→ **WORK ORDER**:
Throughout the records below, find each line holding "stick" and copy it.

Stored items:
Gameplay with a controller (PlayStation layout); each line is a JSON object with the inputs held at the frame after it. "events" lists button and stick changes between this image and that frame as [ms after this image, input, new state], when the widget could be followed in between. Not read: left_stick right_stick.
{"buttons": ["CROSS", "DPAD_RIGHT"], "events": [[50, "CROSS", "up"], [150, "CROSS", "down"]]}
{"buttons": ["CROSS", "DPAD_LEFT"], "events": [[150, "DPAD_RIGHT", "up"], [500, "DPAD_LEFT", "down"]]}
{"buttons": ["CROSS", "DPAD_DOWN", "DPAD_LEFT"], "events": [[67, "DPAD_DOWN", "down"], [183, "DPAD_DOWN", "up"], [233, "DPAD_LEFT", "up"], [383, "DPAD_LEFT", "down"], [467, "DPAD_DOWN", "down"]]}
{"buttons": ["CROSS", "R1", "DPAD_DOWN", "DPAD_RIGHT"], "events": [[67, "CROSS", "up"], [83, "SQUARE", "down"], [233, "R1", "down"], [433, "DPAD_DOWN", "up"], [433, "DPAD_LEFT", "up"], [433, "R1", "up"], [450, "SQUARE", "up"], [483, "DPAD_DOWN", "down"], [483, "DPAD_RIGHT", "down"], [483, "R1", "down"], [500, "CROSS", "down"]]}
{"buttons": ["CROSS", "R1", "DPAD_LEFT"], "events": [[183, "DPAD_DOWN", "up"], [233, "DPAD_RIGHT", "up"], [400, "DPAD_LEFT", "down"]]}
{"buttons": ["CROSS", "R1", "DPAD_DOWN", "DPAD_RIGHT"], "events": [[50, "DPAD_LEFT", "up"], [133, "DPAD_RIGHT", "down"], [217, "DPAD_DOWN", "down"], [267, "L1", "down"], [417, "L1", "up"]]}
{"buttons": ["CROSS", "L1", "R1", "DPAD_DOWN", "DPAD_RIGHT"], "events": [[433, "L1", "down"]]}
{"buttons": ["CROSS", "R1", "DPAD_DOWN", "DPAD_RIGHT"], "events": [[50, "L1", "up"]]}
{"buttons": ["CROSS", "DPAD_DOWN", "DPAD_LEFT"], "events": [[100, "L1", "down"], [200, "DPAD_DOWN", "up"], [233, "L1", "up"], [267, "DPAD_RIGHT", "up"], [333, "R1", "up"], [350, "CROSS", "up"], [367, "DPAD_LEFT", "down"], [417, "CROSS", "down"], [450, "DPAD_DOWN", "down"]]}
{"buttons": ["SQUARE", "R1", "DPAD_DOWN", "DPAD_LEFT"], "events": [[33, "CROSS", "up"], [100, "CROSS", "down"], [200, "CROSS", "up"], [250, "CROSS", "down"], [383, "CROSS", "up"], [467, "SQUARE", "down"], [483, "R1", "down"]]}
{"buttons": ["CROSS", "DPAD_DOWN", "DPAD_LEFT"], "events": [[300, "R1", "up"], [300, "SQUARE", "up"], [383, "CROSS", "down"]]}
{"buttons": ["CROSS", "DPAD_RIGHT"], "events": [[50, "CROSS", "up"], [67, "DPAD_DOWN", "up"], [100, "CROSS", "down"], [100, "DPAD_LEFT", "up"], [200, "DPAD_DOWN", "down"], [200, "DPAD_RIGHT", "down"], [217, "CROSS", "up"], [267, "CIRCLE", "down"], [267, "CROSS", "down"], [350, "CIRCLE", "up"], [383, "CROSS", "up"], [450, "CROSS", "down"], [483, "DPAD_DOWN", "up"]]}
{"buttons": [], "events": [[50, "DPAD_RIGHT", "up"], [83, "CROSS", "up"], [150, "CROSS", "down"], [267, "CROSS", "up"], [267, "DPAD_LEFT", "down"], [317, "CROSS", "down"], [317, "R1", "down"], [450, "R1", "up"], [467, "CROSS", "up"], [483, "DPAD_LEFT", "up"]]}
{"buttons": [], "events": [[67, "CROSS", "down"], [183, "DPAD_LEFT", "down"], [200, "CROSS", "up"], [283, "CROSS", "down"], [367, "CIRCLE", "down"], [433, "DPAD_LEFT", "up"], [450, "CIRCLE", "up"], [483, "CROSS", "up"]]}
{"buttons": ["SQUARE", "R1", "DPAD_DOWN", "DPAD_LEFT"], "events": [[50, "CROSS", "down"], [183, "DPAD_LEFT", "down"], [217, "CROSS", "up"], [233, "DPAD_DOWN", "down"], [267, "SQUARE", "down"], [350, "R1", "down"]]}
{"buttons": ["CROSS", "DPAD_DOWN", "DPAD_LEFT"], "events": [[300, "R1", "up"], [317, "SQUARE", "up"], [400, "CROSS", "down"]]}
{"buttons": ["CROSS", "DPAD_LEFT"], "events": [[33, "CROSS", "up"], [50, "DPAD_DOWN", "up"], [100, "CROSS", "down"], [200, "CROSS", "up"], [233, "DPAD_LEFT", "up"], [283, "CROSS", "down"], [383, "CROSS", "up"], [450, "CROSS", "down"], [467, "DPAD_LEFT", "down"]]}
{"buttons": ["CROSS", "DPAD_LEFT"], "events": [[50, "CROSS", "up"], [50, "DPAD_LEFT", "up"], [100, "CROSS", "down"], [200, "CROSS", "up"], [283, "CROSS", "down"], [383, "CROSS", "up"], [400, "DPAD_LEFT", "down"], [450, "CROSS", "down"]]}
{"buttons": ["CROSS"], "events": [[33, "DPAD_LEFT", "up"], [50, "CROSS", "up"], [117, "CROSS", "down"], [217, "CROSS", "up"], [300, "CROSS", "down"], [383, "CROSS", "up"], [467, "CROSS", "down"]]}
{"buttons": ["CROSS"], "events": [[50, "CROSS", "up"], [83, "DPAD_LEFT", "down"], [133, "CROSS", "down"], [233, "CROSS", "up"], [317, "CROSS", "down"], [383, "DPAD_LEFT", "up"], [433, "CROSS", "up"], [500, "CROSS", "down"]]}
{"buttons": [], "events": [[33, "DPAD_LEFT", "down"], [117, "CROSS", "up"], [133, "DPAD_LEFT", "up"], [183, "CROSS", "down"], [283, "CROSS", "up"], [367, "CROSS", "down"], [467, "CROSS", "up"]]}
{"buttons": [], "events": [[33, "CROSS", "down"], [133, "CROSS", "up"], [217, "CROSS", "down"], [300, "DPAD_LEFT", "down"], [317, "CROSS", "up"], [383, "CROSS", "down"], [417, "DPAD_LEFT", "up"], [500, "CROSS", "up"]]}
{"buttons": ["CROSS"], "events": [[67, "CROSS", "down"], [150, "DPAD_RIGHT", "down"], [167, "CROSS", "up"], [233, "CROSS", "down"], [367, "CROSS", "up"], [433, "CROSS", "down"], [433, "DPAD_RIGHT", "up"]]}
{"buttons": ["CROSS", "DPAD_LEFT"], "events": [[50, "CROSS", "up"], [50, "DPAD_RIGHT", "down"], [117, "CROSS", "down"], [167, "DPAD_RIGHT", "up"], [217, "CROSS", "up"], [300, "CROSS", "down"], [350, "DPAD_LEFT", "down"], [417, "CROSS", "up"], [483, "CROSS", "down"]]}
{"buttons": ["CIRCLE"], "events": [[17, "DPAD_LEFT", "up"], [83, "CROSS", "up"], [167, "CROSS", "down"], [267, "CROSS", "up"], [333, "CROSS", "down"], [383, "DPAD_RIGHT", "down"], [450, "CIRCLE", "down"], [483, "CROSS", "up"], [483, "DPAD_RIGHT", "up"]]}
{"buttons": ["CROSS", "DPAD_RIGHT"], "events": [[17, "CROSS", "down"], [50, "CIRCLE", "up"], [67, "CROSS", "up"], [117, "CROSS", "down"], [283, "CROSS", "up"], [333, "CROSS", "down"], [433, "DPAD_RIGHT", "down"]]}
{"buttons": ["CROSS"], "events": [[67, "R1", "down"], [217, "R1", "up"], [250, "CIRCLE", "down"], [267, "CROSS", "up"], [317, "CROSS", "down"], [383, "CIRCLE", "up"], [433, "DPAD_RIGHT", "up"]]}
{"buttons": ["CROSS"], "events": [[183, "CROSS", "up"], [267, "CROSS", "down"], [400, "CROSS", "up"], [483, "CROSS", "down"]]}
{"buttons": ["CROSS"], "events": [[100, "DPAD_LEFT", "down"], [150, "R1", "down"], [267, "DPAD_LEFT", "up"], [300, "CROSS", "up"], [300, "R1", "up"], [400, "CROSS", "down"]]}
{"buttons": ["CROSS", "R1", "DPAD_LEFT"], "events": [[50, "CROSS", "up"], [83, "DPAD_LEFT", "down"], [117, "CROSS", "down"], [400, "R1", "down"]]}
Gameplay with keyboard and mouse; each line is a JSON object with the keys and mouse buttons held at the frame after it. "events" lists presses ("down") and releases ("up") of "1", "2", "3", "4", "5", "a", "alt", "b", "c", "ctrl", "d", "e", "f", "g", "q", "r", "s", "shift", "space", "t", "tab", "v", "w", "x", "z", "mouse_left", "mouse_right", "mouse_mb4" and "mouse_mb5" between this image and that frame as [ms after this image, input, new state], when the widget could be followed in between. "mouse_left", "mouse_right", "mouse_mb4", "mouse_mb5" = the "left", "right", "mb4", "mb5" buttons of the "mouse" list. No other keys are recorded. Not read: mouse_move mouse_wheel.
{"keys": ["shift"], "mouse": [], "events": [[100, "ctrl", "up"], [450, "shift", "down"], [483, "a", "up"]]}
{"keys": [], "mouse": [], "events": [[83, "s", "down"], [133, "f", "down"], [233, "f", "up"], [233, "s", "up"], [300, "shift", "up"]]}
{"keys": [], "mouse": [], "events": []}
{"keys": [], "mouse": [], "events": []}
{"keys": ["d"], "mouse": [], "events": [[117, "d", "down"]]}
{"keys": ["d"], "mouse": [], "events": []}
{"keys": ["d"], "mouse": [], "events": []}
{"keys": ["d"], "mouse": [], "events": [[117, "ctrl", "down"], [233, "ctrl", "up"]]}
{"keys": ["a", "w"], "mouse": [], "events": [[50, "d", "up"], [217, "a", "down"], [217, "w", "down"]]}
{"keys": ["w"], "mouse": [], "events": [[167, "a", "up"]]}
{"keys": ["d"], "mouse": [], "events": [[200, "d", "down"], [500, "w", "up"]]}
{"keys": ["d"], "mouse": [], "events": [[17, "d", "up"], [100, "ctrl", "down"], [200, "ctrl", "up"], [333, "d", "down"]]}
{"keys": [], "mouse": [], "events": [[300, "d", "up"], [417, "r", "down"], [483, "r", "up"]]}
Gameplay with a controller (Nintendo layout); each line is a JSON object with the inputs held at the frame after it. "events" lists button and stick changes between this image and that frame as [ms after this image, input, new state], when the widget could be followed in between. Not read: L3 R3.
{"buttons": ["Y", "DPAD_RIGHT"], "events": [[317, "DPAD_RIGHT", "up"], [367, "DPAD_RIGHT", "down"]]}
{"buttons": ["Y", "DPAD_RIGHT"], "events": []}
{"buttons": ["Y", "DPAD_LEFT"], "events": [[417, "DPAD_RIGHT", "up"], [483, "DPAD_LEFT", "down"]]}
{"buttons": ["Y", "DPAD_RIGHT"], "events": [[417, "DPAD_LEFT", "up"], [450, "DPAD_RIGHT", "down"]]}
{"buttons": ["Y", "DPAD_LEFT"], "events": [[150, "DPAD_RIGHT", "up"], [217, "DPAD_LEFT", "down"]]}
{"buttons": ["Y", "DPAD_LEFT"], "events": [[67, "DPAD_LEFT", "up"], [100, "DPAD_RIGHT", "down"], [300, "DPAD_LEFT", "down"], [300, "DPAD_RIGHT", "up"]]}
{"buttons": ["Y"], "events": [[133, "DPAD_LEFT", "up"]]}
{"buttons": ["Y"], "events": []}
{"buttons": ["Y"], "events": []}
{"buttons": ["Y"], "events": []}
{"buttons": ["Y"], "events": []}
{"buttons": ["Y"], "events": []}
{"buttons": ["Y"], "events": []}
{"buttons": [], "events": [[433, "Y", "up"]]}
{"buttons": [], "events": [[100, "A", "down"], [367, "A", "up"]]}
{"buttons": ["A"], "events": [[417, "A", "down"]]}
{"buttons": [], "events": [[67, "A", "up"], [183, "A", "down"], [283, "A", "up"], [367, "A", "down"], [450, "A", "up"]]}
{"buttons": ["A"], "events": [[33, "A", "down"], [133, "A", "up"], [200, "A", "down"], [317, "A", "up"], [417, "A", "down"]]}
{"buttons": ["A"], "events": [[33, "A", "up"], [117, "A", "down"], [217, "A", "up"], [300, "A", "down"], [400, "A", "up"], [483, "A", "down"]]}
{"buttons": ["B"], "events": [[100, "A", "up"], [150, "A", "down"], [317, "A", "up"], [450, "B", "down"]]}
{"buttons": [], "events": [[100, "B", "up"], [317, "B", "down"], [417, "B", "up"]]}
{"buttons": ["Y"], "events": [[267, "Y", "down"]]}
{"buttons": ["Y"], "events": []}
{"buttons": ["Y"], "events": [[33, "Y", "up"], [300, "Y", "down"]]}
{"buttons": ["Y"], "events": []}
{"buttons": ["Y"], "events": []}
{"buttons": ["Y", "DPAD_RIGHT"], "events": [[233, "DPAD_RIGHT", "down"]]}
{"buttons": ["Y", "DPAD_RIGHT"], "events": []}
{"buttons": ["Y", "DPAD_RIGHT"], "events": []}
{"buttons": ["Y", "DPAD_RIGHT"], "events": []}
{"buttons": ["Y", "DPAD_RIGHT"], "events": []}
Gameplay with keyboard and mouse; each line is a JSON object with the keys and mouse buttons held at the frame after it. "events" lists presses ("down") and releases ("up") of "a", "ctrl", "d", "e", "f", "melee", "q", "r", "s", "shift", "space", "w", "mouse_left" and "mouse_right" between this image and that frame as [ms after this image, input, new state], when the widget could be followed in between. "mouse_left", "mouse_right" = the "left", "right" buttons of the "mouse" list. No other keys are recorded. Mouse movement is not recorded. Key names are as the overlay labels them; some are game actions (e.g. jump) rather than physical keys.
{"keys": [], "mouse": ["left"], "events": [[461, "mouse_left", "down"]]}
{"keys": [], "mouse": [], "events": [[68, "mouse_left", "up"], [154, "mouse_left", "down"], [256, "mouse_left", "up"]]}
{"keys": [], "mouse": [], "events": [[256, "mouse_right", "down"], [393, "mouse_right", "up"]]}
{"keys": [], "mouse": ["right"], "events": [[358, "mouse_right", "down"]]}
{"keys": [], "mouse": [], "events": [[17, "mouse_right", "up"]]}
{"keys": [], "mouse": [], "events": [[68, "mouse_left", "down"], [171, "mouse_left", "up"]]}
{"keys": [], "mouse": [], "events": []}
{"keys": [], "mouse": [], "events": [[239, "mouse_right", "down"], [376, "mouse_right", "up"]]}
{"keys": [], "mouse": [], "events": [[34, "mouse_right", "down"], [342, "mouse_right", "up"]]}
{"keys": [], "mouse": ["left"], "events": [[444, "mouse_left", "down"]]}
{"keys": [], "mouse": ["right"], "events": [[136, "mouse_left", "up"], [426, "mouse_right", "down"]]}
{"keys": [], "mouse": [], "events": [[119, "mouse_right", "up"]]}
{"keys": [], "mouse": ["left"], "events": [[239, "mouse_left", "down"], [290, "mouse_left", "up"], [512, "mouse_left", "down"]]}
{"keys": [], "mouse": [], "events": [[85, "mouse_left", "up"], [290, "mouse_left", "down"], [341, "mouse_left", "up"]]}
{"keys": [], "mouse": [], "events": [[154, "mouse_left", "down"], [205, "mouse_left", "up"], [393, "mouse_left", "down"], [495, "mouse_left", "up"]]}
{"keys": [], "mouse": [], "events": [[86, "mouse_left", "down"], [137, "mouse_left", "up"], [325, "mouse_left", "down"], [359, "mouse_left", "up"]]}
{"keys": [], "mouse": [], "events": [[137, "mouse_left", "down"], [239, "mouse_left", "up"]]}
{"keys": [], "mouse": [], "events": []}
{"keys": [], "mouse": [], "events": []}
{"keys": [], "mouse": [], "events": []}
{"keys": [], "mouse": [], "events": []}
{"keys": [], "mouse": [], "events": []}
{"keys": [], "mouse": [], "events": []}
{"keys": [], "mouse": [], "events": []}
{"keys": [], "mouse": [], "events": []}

→ **THE ANSWER**:
Gameplay with a controller (PlayStation layout); each line is a JSON object with the inputs held at the frame after it. "events" lists button and stick changes between this image and that frame as [ms after this image, input, new state], when the widget could be followed in between. Not read: left_stick right_stick.
Gameplay with a controller (Nintendo layout); each line is a JSON object with the inputs held at the frame after it. "events" lists button and stick changes between this image and that frame as [ms after this image, input, new state], when the widget could be followed in between. Not read: L3 R3.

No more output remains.